Now, we extract the action-value function $Q(s, a)$ from the optimal optimal value function $U^{\star}(s)$. We can do this using [the `Q(...)` function](src/Compute.jl), which takes `m::MyMDPProblemModel` and the `solution::MyValueFunctionPolicy.` Save the optimal $Q(s,a)$ in the `my_Q::Array{Float64,2}` variable:

In [28]:
my_Q = Q(m, solution.U)

LoadError: UndefVarError: `m` not defined in `Main`
Suggestion: check for spelling errors or missing imports.

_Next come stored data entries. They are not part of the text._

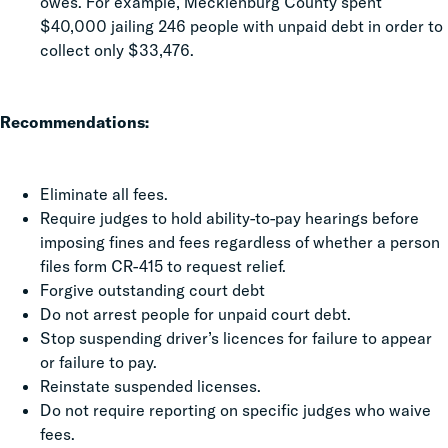
owes. For example, Mecklenburg County spent
$40,000 jailing 246 people with unpaid debt in order to
collect only $33,476.
Recommendations:
Eliminate all fees.
Require judges to hold ability-to-pay hearings before
imposing fines and fees regardless of whether a person
files form CR-415 to request relief.
Forgive outstanding court debt
Do not arrest people for unpaid court debt.
Stop suspending driver’s licences for failure to appear
or failure to pay.
Reinstate suspended licenses.
Do not require reporting on specific judges who waive
fees.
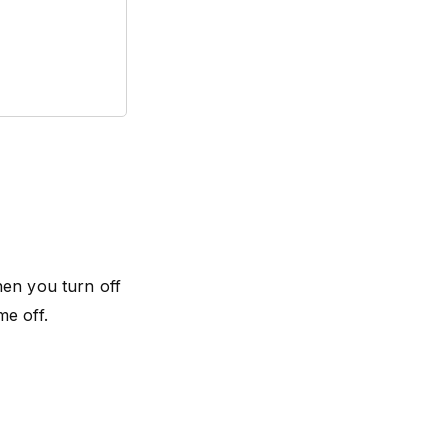
hen you turn off
me off.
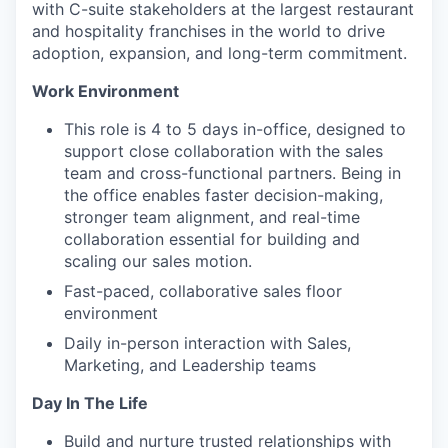
with C-suite stakeholders at the largest restaurant
and hospitality franchises in the world to drive
adoption, expansion, and long-term commitment.
Work Environment
This role is 4 to 5 days in-office, designed to
support close collaboration with the sales
team and cross-functional partners. Being in
the office enables faster decision-making,
stronger team alignment, and real-time
collaboration essential for building and
scaling our sales motion.
Fast-paced, collaborative sales floor
environment
Daily in-person interaction with Sales,
Marketing, and Leadership teams
Day In The Life
Build and nurture trusted relationships with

Finally, compute the optimal navigation policy $\pi^{\star}(s)$ from $Q(s,a)$ using [the `policy(...)` function](src/Compute.jl). Save this in the `my_π::Array{Int64,1}` variable:

In [30]:
my_π = policy(my_Q);

LoadError: UndefVarError: `my_Q` not defined in `Main`
Suggestion: check for spelling errors or missing imports.

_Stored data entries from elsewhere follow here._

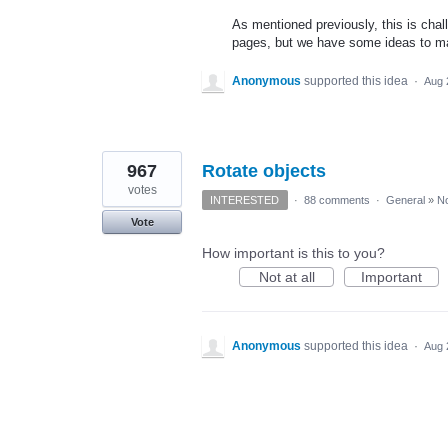
As mentioned previously, this is chal
pages, but we have some ideas to mak
Anonymous
supported this idea
·
Aug 
967
Rotate objects
votes
INTERESTED
·
88 comments
·
General
»
No
Vote
How important is this to you?
Not at all
Important
Anonymous
supported this idea
·
Aug 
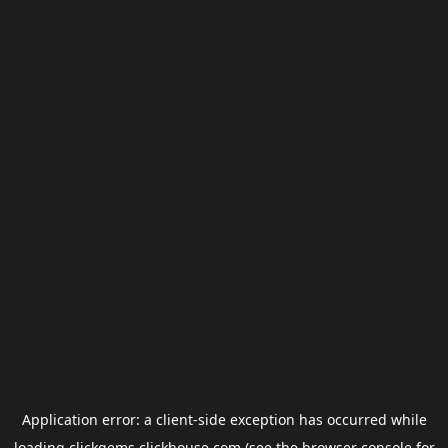
Application error: a
client
-side exception has occurred while
loading
clickgems.clickhouse.com
(see the
browser console
for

### Visualize the optimal policy
`Unhide` the code block below to see how we visualize the decision maker's path through the apples versus oranges space to arrive at the optimal solution. This code to visualize the optimal policy $\pi^{\star}(s)$ was modified from `D11d.`

Specify an initial starting tuple `(apples,oranges)` in the `initial_site` variable:

In [177]:
initial_site = (1,10); # horizontal, vertical

In [173]:
let
    # draw the path -
    p = plot();
    hit_absorbing_state = false
    s = world.states[initial_site];
    visited_sites = Set{Tuple{Int,Int}}();
    push!(visited_sites, initial_site);
    
    while (hit_absorbing_state == false)
        current_position = world.coordinates[s]
        a = my_π[s];
        Δ = world.moves[a];
        new_position =  current_position .+ Δ
        scatter!([current_position[1]],[current_position[2]], label="", showaxis=:false, msc=:black, c=:blue)
        plot!([current_position[1], new_position[1]],[current_position[2], new_position[2]], label="", arrow=true, lw=1, c=:red)
        
        if (in(new_position, absorbing_state_set) == true || in(new_position, visited_sites) == true)
            hit_absorbing_state = true;
        else
            s = world.states[new_position];
            push!(visited_sites, new_position);
        end
    end
    
    # draw the grid -
    for s ∈ 𝒮
        current_position = world.coordinates[s]
        a = my_π[s];
        Δ = world.moves[a];
        new_position =  current_position .+ Δ
        
        if (haskey(rewards, current_position) == true && rewards[current_position] == my_objective_value)
            scatter!([current_position[1]],[current_position[2]], label="Optimal: $(current_position)", c=:green, ms=4, legend=:bottomleft)
        elseif (in(current_position, soft_wall_set) == true)
            scatter!([current_position[1]],[current_position[2]], label="", showaxis=:false, c=:gray69, ms=4)
        else
            scatter!([current_position[1]],[current_position[2]], label="", showaxis=:false, msc=:gray50, c=:white)
        end
    end
    xlabel!("Number of Apples",fontsize=18)
    ylabel!("Number of Oranges",fontsize=18)
    current()
end

LoadError: UndefVarError: `world` not defined in `Main`
Suggestion: check for spelling errors or missing imports.